### Extrait choisi:
- - -

Le second proto-récit grec, la Pénitence de Théophile, est une légende mariale ayant pour héros un nommé Théophile, économe de l'église d'Adana. Clerc consciencieux, Théophile est calomnié par des envieux ; son évêque, crédule, le révoque. Dans son amertume, l'ex-économe s'adresse à un Juif, qui le met alors en rapport avec « son maître » Satan. Le diable promet à Théophile qu'il lui fera obtenir ce qu'il veut, à la condition qu'il écrive et signe un document où il renie le Christ et la Vierge Marie. Théophile accepte le marché et signe le contrat. Mais il est bientôt saisi de remords. Il se lamente et jeûne quarante jours, puis se rend à l'église de la Théotokos, où il prie et implore la Mère de Dieu. Celle-ci agrée sa prière et obtient de son Fils qu'il pardonne au renégat repentant. À son réveil, Théophile découvre, posé sur sa poitrine, le document maudit. Il va trouver l'évêque, lui raconte tout et lui montre le contrat. L'évêque prononce devant ses ouailles un sermon sur l'édifiante aventure, et il brûle, sous les yeux de tous, le texte infernal. Théophile fait pénitence et bientôt rend pieusement son âme au Seigneur, après avoir légué tous ses biens à l'Église. La version longue [BHG 1320-1321] de la Pénitence de Théophile, due à un certain Eutychianos (milieu du VIIe siècle ?) [4], fut traduite en latin, et cette version latine fut à son tour adaptée en français, d'abord par Gautier de Coinci dans ses Miracles de Notre Dame (premier tiers du XIIIe siècle), puis par Rutebeuf dans Le Miracle de Théophile (rédigé vers 1260), avant d'être l'objet d'une nouvelle adaptation latine dans la Légende Dorée de Jacques de Voragine[5].

Le vrai Faust, prénommé Georg

La première phase moderne de l'histoire de Faust, déjà centrée sur un personnage qui porte ce nom, consiste en un ensemble de récits et de témoignages plus ou moins dignes de foi concernant un célèbre diseur de bonne aventure, astrologue et magicien allemand, Georg Faust[6], né à Knittlingen vers 1480 et mort vers 1540 à Staufen im Breisgau. C'était de son vivant même un personnage extrêmement controversé. Tour à tour savant, devin, astrologue, jeteur de sorts et nécromancien, ce charlatan itinérant, auquel on prêtait des moeurs infâmes, fit sur une partie de ses contemporains une forte impression, mais fut honni par les autres pour ses prestiges diaboliques et son immoralité. Son souvenir se confondit bientôt avec celui du médecin et alchimiste suisse Paracelse : les deux personnages finirent par ne faire plus qu'un dans l'imagination populaire[7].

- - -

### Données fournies:
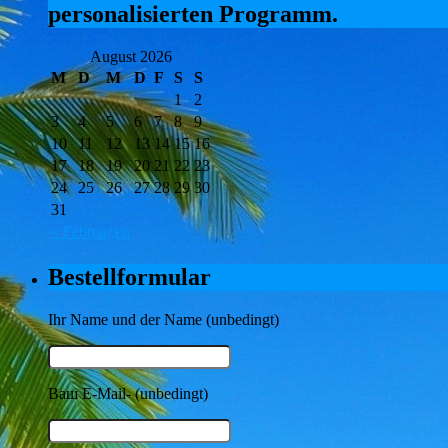
personalisierten Programm.
August 2026
M
D
M
D
F
S
S
1
2
3
4
5
6
7
8
9
10
11
12
13
14
15
16
17
18
19
20
21
22
23
24
25
26
27
28
29
30
31
« Februar,en
Bestellformular
Ihr Name und der Name (unbedingt)
Ваш E-Mail- (unbedingt)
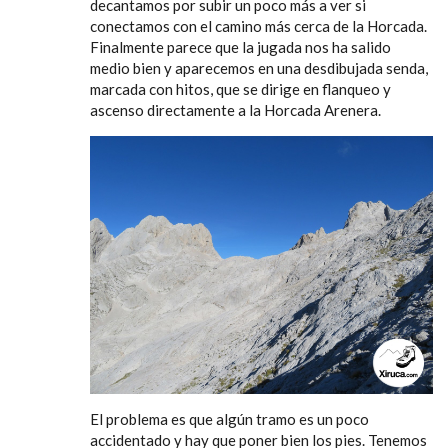
decantamos por subir un poco más a ver si
conectamos con el camino más cerca de la Horcada.
Finalmente parece que la jugada nos ha salido
medio bien y aparecemos en una desdibujada senda,
marcada con hitos, que se dirige en flanqueo y
ascenso directamente a la Horcada Arenera.
El problema es que algún tramo es un poco
accidentado y hay que poner bien los pies. Tenemos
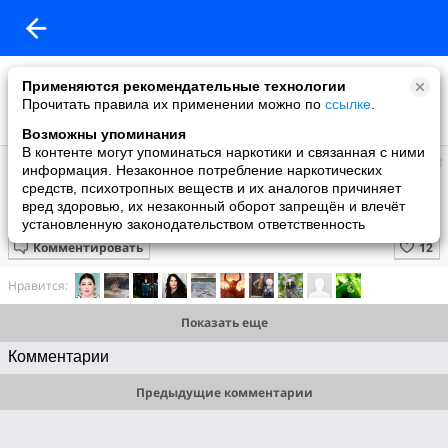
Применяются рекомендательные технологии
Прочитать правила их применении можно по
ссылке
.
Возможны упоминания
В контенте могут упоминаться наркотики и связанная с ними
Мир
информация. Незаконное потребление наркотических
добавил видео
средств, психотропных веществ и их аналогов причиняет
13 июня
вред здоровью, их незаконный оборот запрещён и влечёт
Затонувшие сокровища Египта
установленную законодательством ответственность
Комментировать
Нравится:
Показать еще
Комментарии
Предыдущие комментарии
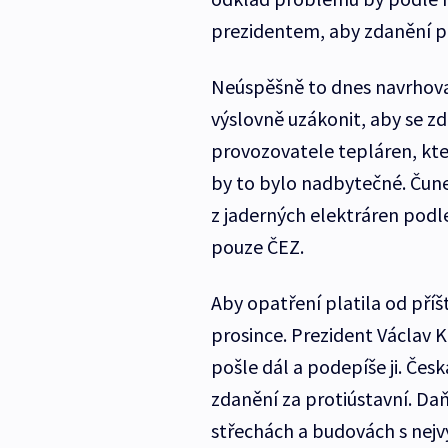
prezidentem, aby zdanění pla
Neúspěšně to dnes navrhoval
výslovně uzákonit, aby se 
provozovatele tepláren, kte
by to bylo nadbytečné. Čune
z jaderných elektráren podl
pouze ČEZ.
Aby opatření platila od příš
prosince. Prezident Václav K
pošle dál a podepíše ji. Če
zdanění za protiústavní. Da
střechách a budovách s nej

- - -

### Consignes de la tâche:
Prolongez, s'il vous plaît, l'extrait sur les sources de la légende de Faust, en reprenant juste après sa dernière phrase.

### Exercice corrigé:
En 1563, Johannes Manlius, citant dans ses Locorum communium collectanea les propos de son ancien maître Melanchthon, rapporte que Georg Faust étudia la magie à l'université de Cracovie à une époque où cette discipline y était encore enseignée, et qu'il fut accusé de pratiquer la magie noire et d'écrire des libelles sur les miracles de Jésus-Christ, dans lesquels il affirmait qu'il pourrait, s’il le voulait, en faire autant[8]. Ayant été dénoncé par Luther et Melanchthon, qui voyaient en lui un sorcier au service du démon [9], il aurait été incité par ses proches à se tourner vers l'enseignement. Il devint ainsi maître d'école à Kreuznach ; mais là (le fait aurait eu lieu en 1507), il fut surpris au moment où il se livrait à « un type de fornication absolument abominable » (nefandissimo fornicationis genere) sur la personne d'un des enfant qui lui étaient confiés, et ne dut son salut qu'à une fuite éperdue[10].

Calqué sur ce personnage a paru, en Pologne, la légende d'un magicien dénommé Pan Twardowski, dont des témoignages indiquent qu'il était en activité à l’université d’Erfurt.

En , on retrouve Faust à Leipzig, dans l'auberge d'Auerbach, à califourchon sur un tonneau, dans un épisode héroï-comique immortalisé par une peinture sur bois accompagnée de six vers narrant ce haut fait[11].

Le 19 juin 1528, le conseil municipal d'Ingolstadt ordonne à Georg Faust d'aller dépenser son argent ailleurs (et lui demande, par prudence, de s'engager à ne pas tirer vengeance de cette expulsion)[12]. Le 10 mai 1532, le Conseil municipal de Nuremberg, à son tour, refuse l'accès de la cité au « Docteur Faust, grand sodomite et nécromant »[13]. Il est probable que Faust se rendit alors, en compagnie du célèbre médecin, alchimiste et philosophe Heinrich Cornelius Agrippa (1486-1535), auprès de l'évêque de Cologne, Hermann von Wied, qui était alors tenté par le luthéranisme[14]. Il y serait resté de 1532 à 1534.

En 1534, l'aventurier allemand Philipp von Hutten, sur le point de partir explorer une région du Venezuela, demanda à Georg Faust de lui prédire l'avenir. Six ans plus tard, von Hutten écrit à son frère Moritz que tout s'est passé exactement comme Faust l’avait prédit[15].

Nous retrouvons la trace de Georg Faust en juin 1535, où il prédit que la ville de Münster, occupée par les Anabaptistes, sera reprise la nuit-même par son évêque aidé par les princes de l'Empire. La nuit venue, effectivement, l'évêque François et ses alliés surgissent, Münster est repris, et les chefs des révoltés sont livrés au supplice[16].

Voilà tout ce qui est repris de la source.